# Need advice on printing on micro modal



## Oncdoc15 (Sep 2, 2013)

We are starting a line of clothing for children with extreme sensitivity to different types of fabrics. We have chosen a micro modal fabric as our material for shirts. I am looking for some input on the best type of printing process to place designs on the shirts. I like dtg printing because you really cannot feel the design. I need to insure that the designs have the least possible feel/hand so that the kids cannot feel the design. I am open to buying a printing machine possibly if I cannot find someone to print our shirts...thanks


----------



## dazzabling (Sep 21, 2011)

http://www.t-shirtforums.com/referrals-recommendations

With any new venture, you are going to want to test out your fabric. By giving this forum a little more information regarding your fabric will help in the long run. Just because you want a certain print doesn't mean the fabric is going to take well to that print method. DTG requires several repetitions of high temperature pressure in order for the ink to cure. 

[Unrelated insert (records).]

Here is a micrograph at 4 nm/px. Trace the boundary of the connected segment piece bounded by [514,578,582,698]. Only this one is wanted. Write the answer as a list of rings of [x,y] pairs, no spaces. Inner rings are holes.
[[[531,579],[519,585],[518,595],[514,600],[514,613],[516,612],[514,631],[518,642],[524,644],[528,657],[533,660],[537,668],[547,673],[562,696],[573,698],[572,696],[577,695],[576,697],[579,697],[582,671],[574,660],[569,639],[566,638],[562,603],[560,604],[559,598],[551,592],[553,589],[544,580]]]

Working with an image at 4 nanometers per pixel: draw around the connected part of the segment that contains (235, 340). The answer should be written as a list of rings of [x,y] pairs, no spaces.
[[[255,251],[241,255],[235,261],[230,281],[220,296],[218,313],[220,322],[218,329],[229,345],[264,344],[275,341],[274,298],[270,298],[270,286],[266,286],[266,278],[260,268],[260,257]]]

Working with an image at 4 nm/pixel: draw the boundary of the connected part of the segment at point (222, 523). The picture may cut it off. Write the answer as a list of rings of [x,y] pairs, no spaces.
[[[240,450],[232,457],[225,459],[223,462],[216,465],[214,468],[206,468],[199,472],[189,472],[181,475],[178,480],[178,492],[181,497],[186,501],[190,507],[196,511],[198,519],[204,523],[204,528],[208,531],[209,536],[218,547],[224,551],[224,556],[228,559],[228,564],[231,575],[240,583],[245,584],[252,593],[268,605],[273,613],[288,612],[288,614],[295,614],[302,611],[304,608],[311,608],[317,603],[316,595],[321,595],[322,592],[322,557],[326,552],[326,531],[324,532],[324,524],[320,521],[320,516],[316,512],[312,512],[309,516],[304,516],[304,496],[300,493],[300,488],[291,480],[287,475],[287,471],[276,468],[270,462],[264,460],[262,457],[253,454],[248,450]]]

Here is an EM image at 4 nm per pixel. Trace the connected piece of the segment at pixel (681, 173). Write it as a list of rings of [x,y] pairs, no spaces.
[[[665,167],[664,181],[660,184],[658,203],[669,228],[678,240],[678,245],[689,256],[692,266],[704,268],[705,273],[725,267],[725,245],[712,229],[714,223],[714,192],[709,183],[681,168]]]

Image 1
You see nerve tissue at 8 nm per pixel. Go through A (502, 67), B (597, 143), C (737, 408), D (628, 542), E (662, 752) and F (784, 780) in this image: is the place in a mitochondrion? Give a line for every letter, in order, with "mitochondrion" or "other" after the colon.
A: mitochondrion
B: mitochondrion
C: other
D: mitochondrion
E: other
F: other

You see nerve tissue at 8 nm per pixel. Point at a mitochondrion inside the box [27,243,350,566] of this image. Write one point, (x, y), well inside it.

Post a request in the R&R section send out the fabric to sell types of printers make sure you indicate will the printers require white ink

_Modal is a type of rayon,[1] a semi-synthetic cellulose fiber made by spinning reconstituted cellulose, in this case often from beech trees. Modal is used alone or with other fibers (often cotton or spandex) in household items such as towels, bathrobes, underwear and bed sheets.
It is smooth and soft, more so than cotton, though some perceive it to have a synthetic texture. Modal fabrics should be washed at lower temperatures and, like cotton, are often ironed after washing._te


----------



## Smalzstein (Jul 22, 2008)

Make also sure that your customers are not sensitive to the ink. Read the MSDS sheets carefuly.


----------